CHIARI MALFORMATION (ORTHOPAEDIC RELEVANCE)
Clinical summary
The Core Chain
- •Chiari I = cerebellar tonsils 5mm or more below the foramen magnum
- •Low tonsils obstruct CSF flow, so a syrinx forms in the cord
- •The SYRINX (not tonsil descent) drives the orthopaedic problems
- •Arnold-Chiari = type II, the one with spina bifida
Scoliosis Red Flags (image the neuraxis)
- •LEFT thoracic curve
- •Pain, neurological signs, abnormal abdominal reflexes
- •Rapid progression and young age at onset
- •Whole-spine MRI INCLUDING the craniocervical junction
Management Sequence
- •Confirm with whole-neuraxis MRI; size the curve
- •Posterior fossa decompression FIRST (often with duraplasty)
- •Reassess: young/small curves may stabilise or improve; syrinx shrinks
- •Posterior spinal fusion if the curve still progresses (about 38% do)

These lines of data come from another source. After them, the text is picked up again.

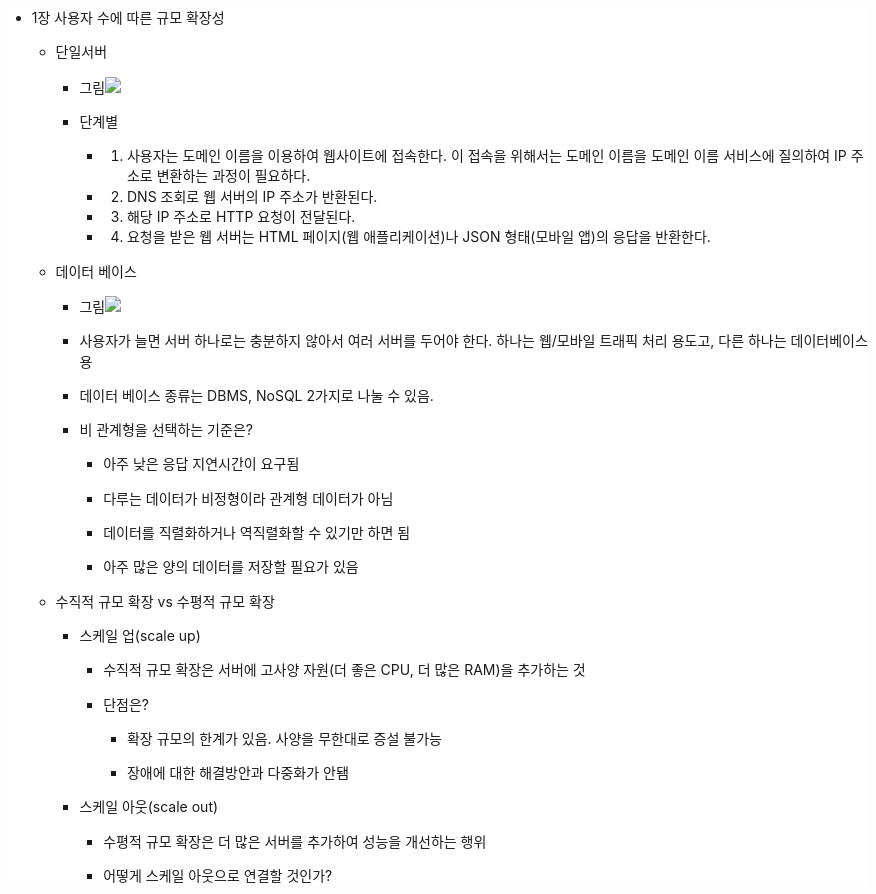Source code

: -   1장 사용자 수에 따른 규모 확장성  
    
    -   단일서버  
        
        -   그림![](https://api.transno.com/v3/document_image/a716fee7-ae05-4924-b5c6-fd29e301b2cc-10826299.jpg)  
            
        
        -   단계별  
            
            -   1. 사용자는 도메인 이름을 이용하여 웹사이트에 접속한다. 이 접속을 위해서는 도메인 이름을 도메인 이름 서비스에 질의하여 IP 주소로 변환하는 과정이 필요하다.  
                
            
            -   2. DNS 조회로 웹 서버의 IP 주소가 반환된다.  
                
            
            -   3. 해당 IP 주소로 HTTP 요청이 전달된다.  
                
            
            -   4. 요청을 받은 웹 서버는 HTML 페이지(웹 애플리케이션)나 JSON 형태(모바일 앱)의 응답을 반환한다.  
                
    
    -   데이터 베이스  
        
        -   그림![](https://api.transno.com/v3/document_image/4d52d3a6-dea6-4da1-9274-faf03f19a23d-10826299.jpg)  
            
        
        -   사용자가 늘면 서버 하나로는 충분하지 않아서 여러 서버를 두어야 한다. 하나는 웹/모바일 트래픽 처리 용도고, 다른 하나는 데이터베이스용  
            
        
        -   데이터 베이스 종류는 DBMS, NoSQL 2가지로 나눌 수 있음.  
            
        
        -   비 관계형을 선택하는 기준은?  
            
            -   아주 낮은 응답 지연시간이 요구됨  
                
            
            -   다루는 데이터가 비정형이라 관계형 데이터가 아님  
                
            
            -   데이터를 직렬화하거나 역직렬화할 수 있기만 하면 됨  
                
            
            -   아주 많은 양의 데이터를 저장할 필요가 있음  
                
    
    -   수직적 규모 확장 vs 수평적 규모 확장  
        
        -   스케일 업(scale up)  
            
            -   수직적 규모 확장은 서버에 고사양 자원(더 좋은 CPU, 더 많은 RAM)을 추가하는 것  
                
            
            -   단점은?  
                
                -   확장 규모의 한계가 있음. 사양을 무한대로 증설 불가능  
                    
                
                -   장애에 대한 해결방안과 다중화가 안됌  
                    
        
        -   스케일 아웃(scale out)  
            
            -   수평적 규모 확장은 더 많은 서버를 추가하여 성능을 개선하는 행위  
                
            
            -   어떻게 스케일 아웃으로 연결할 것인가?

Neuropathic (Charcot) Joint
- •Cervical syrinx removes pain/temperature in the arms (cape, dissociated)
- •Painless, swollen, destroyed shoulder or elbow
- •Syringomyelia: upper limb; diabetes: foot; tabes: knee/hip
- •Treat the syrinx; avoid joint surgery (high failure rate)
Guidelines, Registries and Global Practice
- Neuraxis imaging in atypical scoliosis is a globally consistent message: scoliosis with a left thoracic apex, pain, neurological signs, abnormal abdominal reflexes, rapid progression, or young onset should prompt a whole-spine MRI including the craniocervical junction rather than being treated as idiopathic. This recommendation is echoed across scoliosis research society teaching and national paediatric spine guidance worldwide.
- Decompress before fusing is the widely accepted sequence for a symptomatic Chiari with a syrinx and scoliosis. The supporting evidence is largely multicentre registry and meta-analysis level (for example the Park-Reeves Syringomyelia Research Consortium and a 2025 meta-analysis of 380 children) rather than randomised trials, so practice is guided by large observational series.
- Best candidates for a decompression-first strategy are younger children (under about 10) with smaller curves (35 to 40 degrees or less), who are most likely to stabilise or regress; older children and larger curves more often progress and need fusion regardless.
- It is the syrinx, not the tonsil descent, that predicts the spine problem - a point reinforced by data showing Chiari without a syrinx behaves largely like ordinary scoliosis. This shapes counselling and the threshold for intervention across centres globally.
- Neuropathic joints are managed cautiously everywhere: diagnose and treat the underlying syrinx, and avoid arthroplasty or arthrodesis where possible because of the high failure rate in an insensate joint.